Nessuno badava a me.

Entrò, sola, una ragazza, pareva una crestaia, e si pose a sedere a lato dell’ufficialetto magro, chiedendogli ad alta voce:

— Me lo paghi un caffè?

Dopo alcuni discorsi, ai quali non posi attenzione, uno dei militari sdraiati disse alla ragazza, senza muoversi:

— Sai, Costanza, ho visto il tuo tenente Remigio

— Quando? — chiese la femmina.

— Oggi. Sono andato da lui. Era insieme con Giustina. La conosci Giustina?

— Sì, quella biondona, che ha tre denti rimessi.

— Non me ne sono accorto.

— Guardala bene. E come sta Remigio?

— Qualche doloretto alla gamba, che lo fa guaire ogni tanto, e zoppica un poco, ecco tutto.
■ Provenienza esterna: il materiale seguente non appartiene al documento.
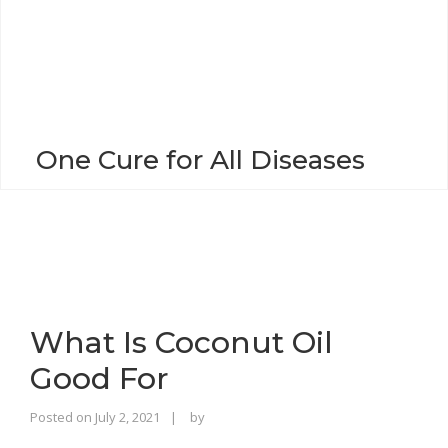
o
n
One Cure for All Diseases
What Is Coconut Oil
Good For
Rajinder
Posted on
July 2, 2021
by
Singh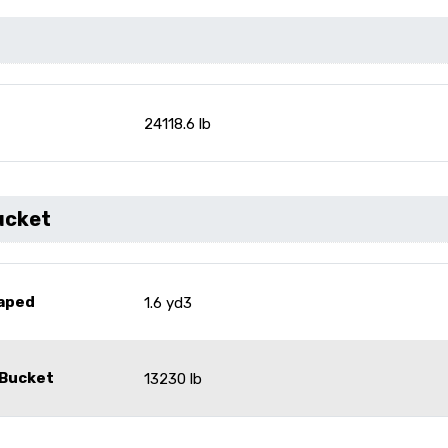
24118.6 lb
ucket
eaped
1.6 yd3
 Bucket
13230 lb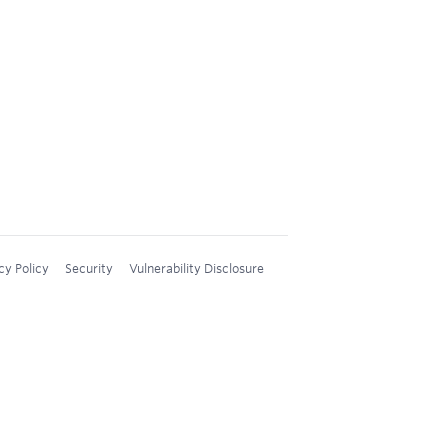
cy Policy
Security
Vulnerability Disclosure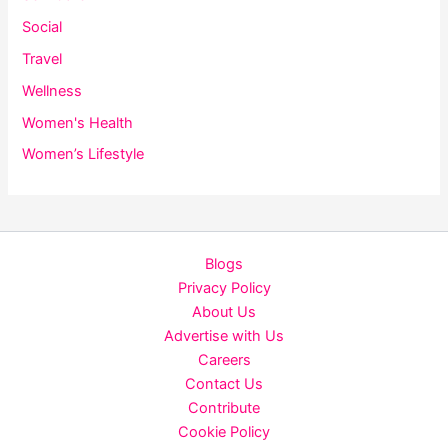
Social
Travel
Wellness
Women's Health
Women’s Lifestyle
Blogs
Privacy Policy
About Us
Advertise with Us
Careers
Contact Us
Contribute
Cookie Policy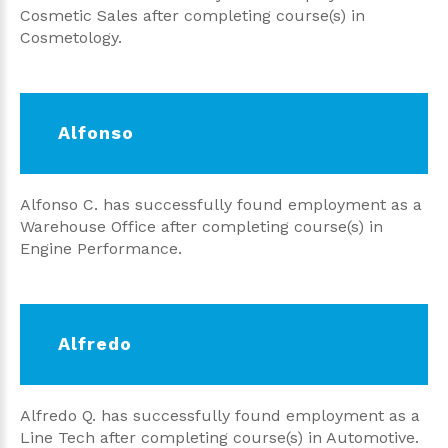
Cosmetic Sales after completing course(s) in
Cosmetology.
Alfonso
Alfonso C. has successfully found employment as a
Warehouse Office after completing course(s) in
Engine Performance.
Alfredo
Alfredo Q. has successfully found employment as a
Line Tech after completing course(s) in Automotive.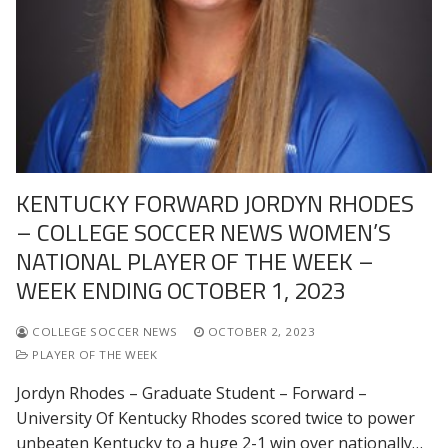
KENTUCKY FORWARD JORDYN RHODES
– COLLEGE SOCCER NEWS WOMEN’S
NATIONAL PLAYER OF THE WEEK –
WEEK ENDING OCTOBER 1, 2023
COLLEGE SOCCER NEWS
OCTOBER 2, 2023
PLAYER OF THE WEEK
Jordyn Rhodes – Graduate Student – Forward –
University Of Kentucky Rhodes scored twice to power
unbeaten Kentucky to a huge 2-1 win over nationally…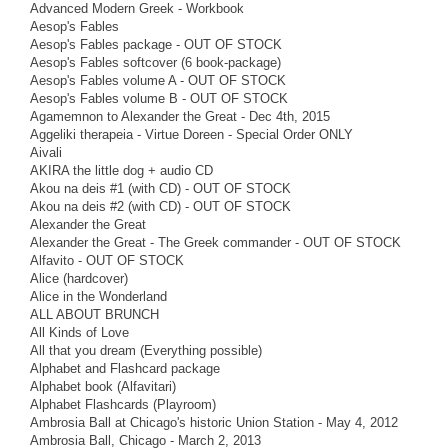
Advanced Modern Greek - Workbook
Aesop's Fables
Aesop's Fables package - OUT OF STOCK
Aesop's Fables softcover (6 book-package)
Aesop's Fables volume A - OUT OF STOCK
Aesop's Fables volume B - OUT OF STOCK
Agamemnon to Alexander the Great - Dec 4th, 2015
Aggeliki therapeia - Virtue Doreen - Special Order ONLY
Aivali
AKIRA the little dog + audio CD
Akou na deis #1 (with CD) - OUT OF STOCK
Akou na deis #2 (with CD) - OUT OF STOCK
Alexander the Great
Alexander the Great - The Greek commander - OUT OF STOCK
Alfavito - OUT OF STOCK
Alice (hardcover)
Alice in the Wonderland
ALL ABOUT BRUNCH
All Kinds of Love
All that you dream (Everything possible)
Alphabet and Flashcard package
Alphabet book (Alfavitari)
Alphabet Flashcards (Playroom)
Ambrosia Ball at Chicago's historic Union Station - May 4, 2012
Ambrosia Ball, Chicago - March 2, 2013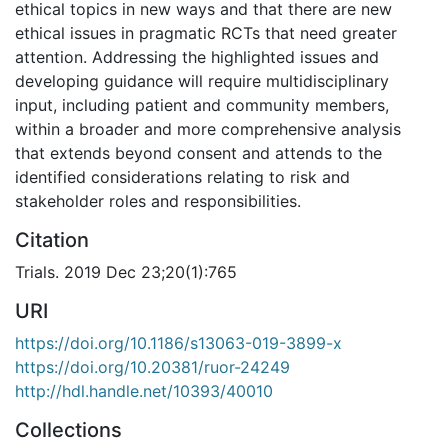
ethical topics in new ways and that there are new
ethical issues in pragmatic RCTs that need greater
attention. Addressing the highlighted issues and
developing guidance will require multidisciplinary
input, including patient and community members,
within a broader and more comprehensive analysis
that extends beyond consent and attends to the
identified considerations relating to risk and
stakeholder roles and responsibilities.
Citation
Trials. 2019 Dec 23;20(1):765
URI
https://doi.org/10.1186/s13063-019-3899-x
https://doi.org/10.20381/ruor-24249
http://hdl.handle.net/10393/40010
Collections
È stata proprio una malattia provvidenziale quella. Gli altri arrischiano la pelle, si logorano nelle fatiche, nei calori d’inferno, nella fame, in tutte le maledizioni di questa guerra, e lui mangia, beve e sta allegro e trova chi lo mantiene.

— Chi vuoi che lo mantenga quel buon mobile?

— Una signora.

— Una vecchia bavosa.

— No, mia cara, una signora bella, giovane e, per giunta, milionaria e contessa e innamorata matta di lui.